» What is expected: For this exercise, restate the data below with no change at all.

» Data supplied:
▬▬▬▬▬▬

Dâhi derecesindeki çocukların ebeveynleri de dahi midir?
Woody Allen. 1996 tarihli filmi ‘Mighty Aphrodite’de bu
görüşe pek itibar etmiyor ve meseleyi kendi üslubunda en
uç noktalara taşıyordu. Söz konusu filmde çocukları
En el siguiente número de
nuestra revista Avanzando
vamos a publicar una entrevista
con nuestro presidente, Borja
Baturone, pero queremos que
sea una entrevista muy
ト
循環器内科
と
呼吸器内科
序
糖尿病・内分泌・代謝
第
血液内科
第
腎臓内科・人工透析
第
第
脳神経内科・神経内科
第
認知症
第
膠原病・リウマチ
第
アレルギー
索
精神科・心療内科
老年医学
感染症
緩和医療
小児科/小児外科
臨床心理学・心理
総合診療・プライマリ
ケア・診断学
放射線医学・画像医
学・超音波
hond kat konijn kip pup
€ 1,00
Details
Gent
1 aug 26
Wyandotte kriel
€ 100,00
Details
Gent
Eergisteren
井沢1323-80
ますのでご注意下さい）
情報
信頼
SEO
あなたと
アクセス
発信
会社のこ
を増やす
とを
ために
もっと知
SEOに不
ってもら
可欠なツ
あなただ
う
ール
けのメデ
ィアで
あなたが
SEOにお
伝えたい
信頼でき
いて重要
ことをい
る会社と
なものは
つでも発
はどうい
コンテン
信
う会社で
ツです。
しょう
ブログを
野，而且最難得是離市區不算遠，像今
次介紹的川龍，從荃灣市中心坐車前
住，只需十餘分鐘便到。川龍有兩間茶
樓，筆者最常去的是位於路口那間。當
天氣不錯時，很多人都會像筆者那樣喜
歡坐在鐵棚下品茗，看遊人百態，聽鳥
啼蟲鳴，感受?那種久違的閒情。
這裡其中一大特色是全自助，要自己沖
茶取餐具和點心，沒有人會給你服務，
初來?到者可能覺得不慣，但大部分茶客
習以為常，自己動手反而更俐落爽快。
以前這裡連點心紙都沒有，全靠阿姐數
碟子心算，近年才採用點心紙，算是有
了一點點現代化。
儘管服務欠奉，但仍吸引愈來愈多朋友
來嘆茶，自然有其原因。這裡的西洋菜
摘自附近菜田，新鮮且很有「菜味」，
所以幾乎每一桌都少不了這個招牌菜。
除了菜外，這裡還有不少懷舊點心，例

▬▬▬▬▬▬

» Answer for this exercise:
Dâhi derecesindeki çocukların ebeveynleri de dahi midir?
Woody Allen. 1996 tarihli filmi ‘Mighty Aphrodite’de bu
görüşe pek itibar etmiyor ve meseleyi kendi üslubunda en
uç noktalara taşıyordu. Söz konusu filmde çocukları
En el siguiente número de
nuestra revista Avanzando
vamos a publicar una entrevista
con nuestro presidente, Borja
Baturone, pero queremos que
sea una entrevista muy
ト
循環器内科
と
呼吸器内科
序
糖尿病・内分泌・代謝
第
血液内科
第
腎臓内科・人工透析
第
第
脳神経内科・神経内科
第
認知症
第
膠原病・リウマチ
第
アレルギー
索
精神科・心療内科
老年医学
感染症
緩和医療
小児科/小児外科
臨床心理学・心理
総合診療・プライマリ
ケア・診断学
放射線医学・画像医
学・超音波
hond kat konijn kip pup
€ 1,00
Details
Gent
1 aug 26
Wyandotte kriel
€ 100,00
Details
Gent
Eergisteren
井沢1323-80
ますのでご注意下さい）
情報
信頼
SEO
あなたと
アクセス
発信
会社のこ
を増やす
とを
ために
もっと知
SEOに不
ってもら
可欠なツ
あなただ
う
ール
けのメデ
ィアで
あなたが
SEOにお
伝えたい
信頼でき
いて重要
ことをい
る会社と
なものは
つでも発
はどうい
コンテン
信
う会社で
ツです。
しょう
ブログを
野，而且最難得是離市區不算遠，像今
次介紹的川龍，從荃灣市中心坐車前
住，只需十餘分鐘便到。川龍有兩間茶
樓，筆者最常去的是位於路口那間。當
天氣不錯時，很多人都會像筆者那樣喜
歡坐在鐵棚下品茗，看遊人百態，聽鳥
啼蟲鳴，感受?那種久違的閒情。
這裡其中一大特色是全自助，要自己沖
茶取餐具和點心，沒有人會給你服務，
初來?到者可能覺得不慣，但大部分茶客
習以為常，自己動手反而更俐落爽快。
以前這裡連點心紙都沒有，全靠阿姐數
碟子心算，近年才採用點心紙，算是有
了一點點現代化。
儘管服務欠奉，但仍吸引愈來愈多朋友
來嘆茶，自然有其原因。這裡的西洋菜
摘自附近菜田，新鮮且很有「菜味」，
所以幾乎每一桌都少不了這個招牌菜。
除了菜外，這裡還有不少懷舊點心，例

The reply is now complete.